**Objective**
Copy out all of the records below, putting "binomial" wherever "scientific name" appears and leaving everything else as it is.

**Input material**
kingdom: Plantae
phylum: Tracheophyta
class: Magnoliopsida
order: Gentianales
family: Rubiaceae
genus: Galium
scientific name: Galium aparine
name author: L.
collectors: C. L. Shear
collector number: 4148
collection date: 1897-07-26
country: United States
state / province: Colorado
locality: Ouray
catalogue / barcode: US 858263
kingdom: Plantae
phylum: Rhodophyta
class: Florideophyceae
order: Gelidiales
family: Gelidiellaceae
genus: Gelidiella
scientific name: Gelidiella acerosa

**Response**
kingdom: Plantae
phylum: Tracheophyta
class: Magnoliopsida
order: Gentianales
family: Rubiaceae
genus: Galium
binomial: Galium aparine
name author: L.
collectors: C. L. Shear
collector number: 4148
collection date: 1897-07-26
country: United States
state / province: Colorado
locality: Ouray
catalogue / barcode: US 858263
kingdom: Plantae
phylum: Rhodophyta
class: Florideophyceae
order: Gelidiales
family: Gelidiellaceae
genus: Gelidiella
binomial: Gelidiella acerosa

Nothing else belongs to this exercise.